Salient points to note in the application are:

  • networks parameter set on both microservices that indicates the network interfaces to be used by pods of the microservices. (The microservices must implement a parameter for this to be set by the application.)

  • serviceNetwork parameter set on server microservice that indicates the network interface to be used by Kubernetes Service of the microservice. (The microservice must implement a parameter for this to be set by the application.)

  • A NIC resource must be assigned to the microservices using resources limits and requests (e.g. rdma/rdma_shared_device_a set to 1 in this case). This will depend on the infrastructure and network operator configuration.

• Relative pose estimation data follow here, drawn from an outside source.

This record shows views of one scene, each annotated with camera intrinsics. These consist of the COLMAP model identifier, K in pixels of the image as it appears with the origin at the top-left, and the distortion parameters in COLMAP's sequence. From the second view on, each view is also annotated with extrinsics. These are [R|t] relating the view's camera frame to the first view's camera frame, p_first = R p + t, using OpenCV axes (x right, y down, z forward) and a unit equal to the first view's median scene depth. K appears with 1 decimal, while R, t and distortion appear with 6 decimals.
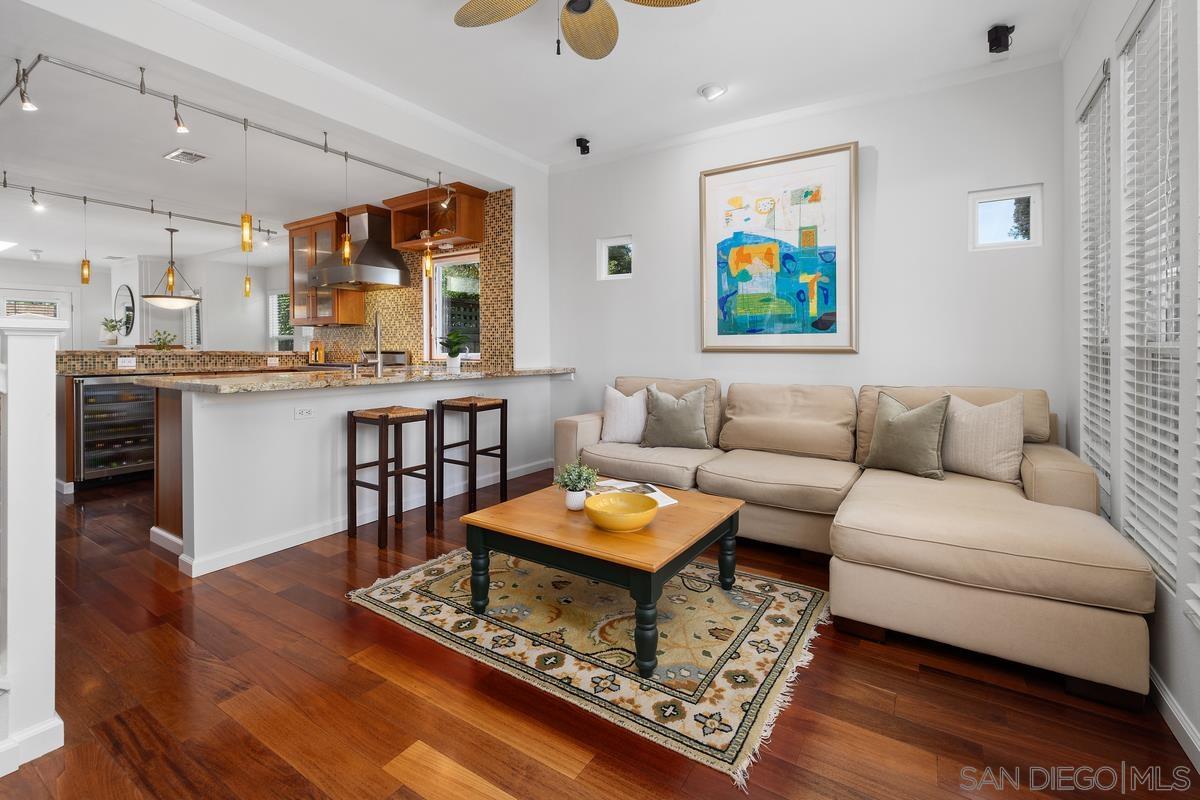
lens RADIAL K [[491.3, 0, 573.6], [0, 491.3, 348.6], [0, 0, 1]] dist [0.000539, 0.000185]
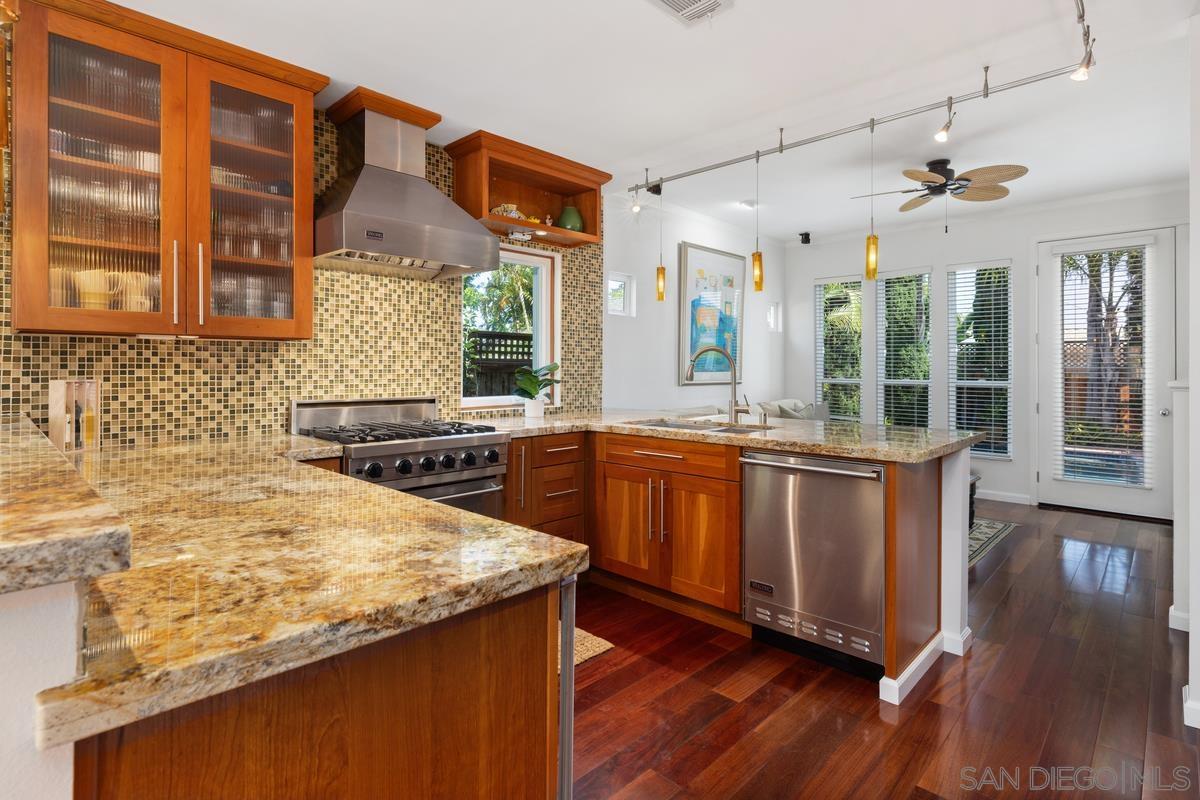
lens RADIAL K [[571.5, 0, 605.9], [0, 571.5, 375.7], [0, 0, 1]] dist [-0.002192, -0.000119]
pose [[0.228137, -0.005643, 0.973613, -0.943726], [0.007722, 0.999962, 0.003987, -0.020546], [-0.973599, 0.006609, 0.228171, 0.678931]]
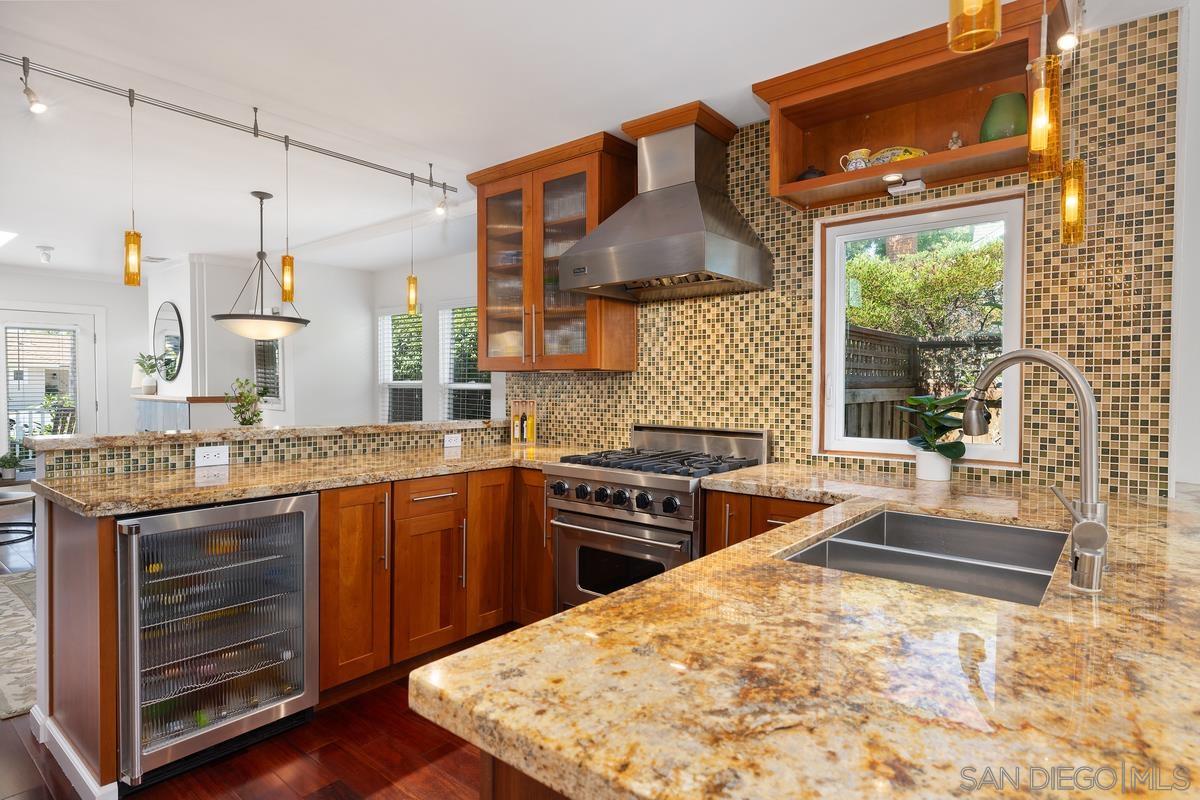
lens RADIAL K [[621.0, 0, 584.4], [0, 621.0, 396.4], [0, 0, 1]] dist [-0.000359, -0.000665]
pose [[0.992498, 0.007788, -0.122016, -0.444985], [-0.005859, 0.999852, 0.016159, -0.036440], [0.122123, -0.015323, 0.992397, 0.421468]]
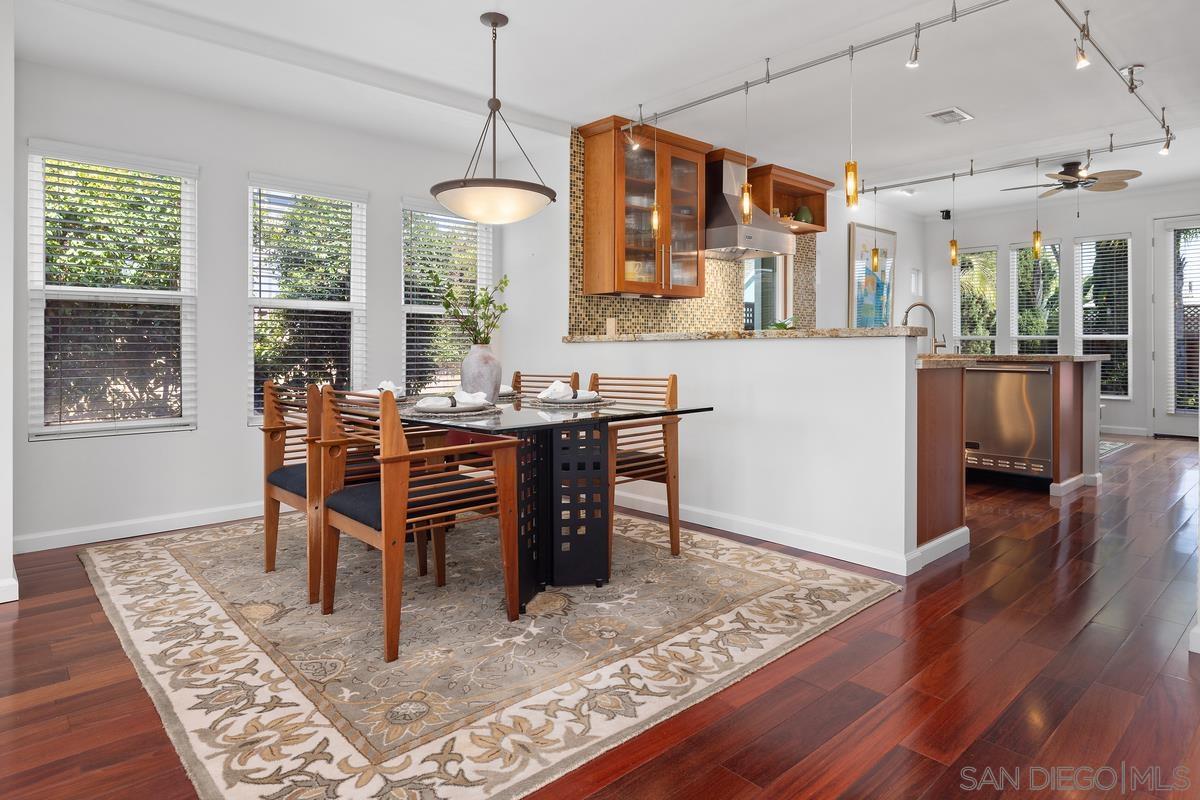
lens RADIAL K [[671.9, 0, 600.6], [0, 671.9, 356.2], [0, 0, 1]] dist [-0.000277, -0.000632]
pose [[0.282545, -0.010134, 0.959201, -1.552652], [0.009474, 0.999925, 0.007774, 0.027779], [-0.959207, 0.006891, 0.282619, 0.913668]]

Deploying UCF Applications with UCX

Hardware requirements

  • RDMA capable hardware: Mellanox ConnectX-5 NIC or newer

  • NVIDIA GPU and driver supporting GPUDirect e.g Quadro RTX 6000/8000 or Tesla T4 or Tesla V100 or Tesla V100. (GPU-Direct only)

Pre-requisites

Network Operator

Refer to the Network Operator documentation - https://docs.nvidia.com/networking/display/COKAN10/Network+Operator

  • Install the Network Operator

  • Enable secondary network configuration

  • Enable RDMA Shared Device Plugin

  • Enable NVIDIA OFED Driver

  • Deploy a NetworkAttachmentDefinition CRD to define the RDMA device network

Multus Service Controller

Install the Multus Service Controller using the following command:

kubectl apply -f https://raw.githubusercontent.com/k8snetworkplumbingwg/multus-service/main/deploy-nft.yml

Disable the coredns cache

Edit the coredns configmap using the following command and change the ttl to 0 if specified:

$ kubectl edit configmap coredns -n kube-system

Deploying the application

Make sure that the networks and serviceNetwork match the network name provided in the NetworkAttachmentDefinition CRD that is attached to the rdma device. Also make sure the rdma device resource name (rdma_shared_device_a in the example) is correct. This is determined by the rdma shared device plugin.

Install the application using:

helm install <release-name> <application-helm-chart>